Auditoire


 

Quand on considère les définitions des dictionnaires, le mot « auditoire » constitue une spécification de celui de « public », qualifiant soit « l’ensemble des personnes qui écoutent » (Le Robert), soit l’« assemblée de ceux qui écoutent quelqu’un ou écoutent quelque chose présenté ou exécuté par quelqu’un » (Trésor de la langue française). Selon une seconde acception, ce public écoutant est mis en rapport avec le lieu de son activité : « Endroit où l’on se réunit pour écouter un discours » (ibid.).
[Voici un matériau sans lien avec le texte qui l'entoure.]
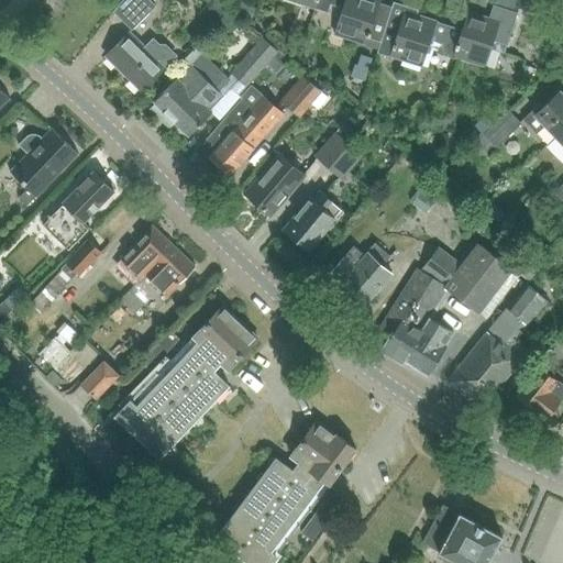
[(150,0),(121,0),(112,11),(131,30),(155,6),(150,0)]
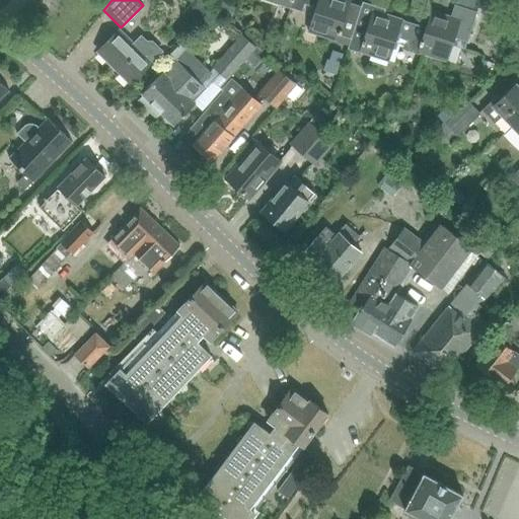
[(204,0),(197,0),(196,1),(200,5),(206,11),(211,6),(204,0)]
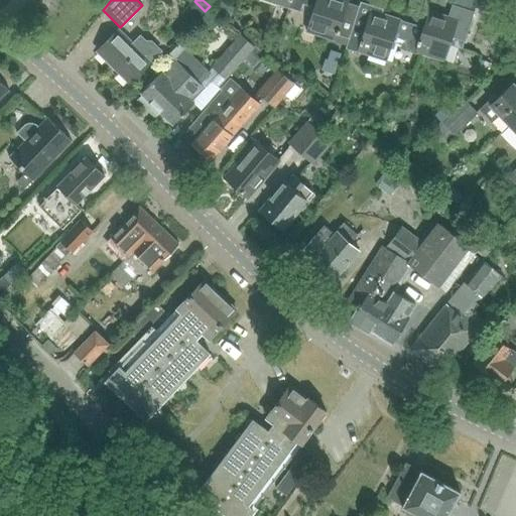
[(289,0),(287,8),(288,8),(288,7),(300,10),(302,3),(313,7),(305,31),(335,41),(337,34),(348,0),(289,0)]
L’approche rhétorique de la notion d’auditoire permet d’en approfondir la signification et d’en dégager les principaux aspects.

Tableau représentant une assemblée de députés vêtus de rouge écoutant un homme en hauteur, éclairé à la bougie.

La Salle des Cinq-Cent à Saint-Cloud le soir du 18 brumaire an VIII, huile sur toile de Jacques Sablet, 1798. Source : wikimedia (domaine public).

 

 

 

 

 

 

 

 

 

 

 

 

L’auditoire comme concept rhétorique

Pour des siècles de tradition rhétorique, l’auditoire est un concept relationnel, indissociable de son contexte de communication : « Il y a trois choses à considérer dans un discours : l’orateur, ce dont on parle, l’auditoire » (Aristote, 329-323 av. J.-C. : 93). Plus précisément, ce dernier désigne les acteurs assistant à la réception d’une parole lors d’une manifestation publique. Il peut s’agir des assemblées politiques et judiciaires dans la Grèce antique, des jurys professionnels et des conseils du prince sous la Rome impériale, ou de tout événement à caractère participatif dans notre société moderne. Suivant Ruth Amossy (2000), l’auditoire, terme rhétorique, se situe hiérarchiquement entre le public, terme général, et l’interlocuteur, terme limité au genre du dialogue.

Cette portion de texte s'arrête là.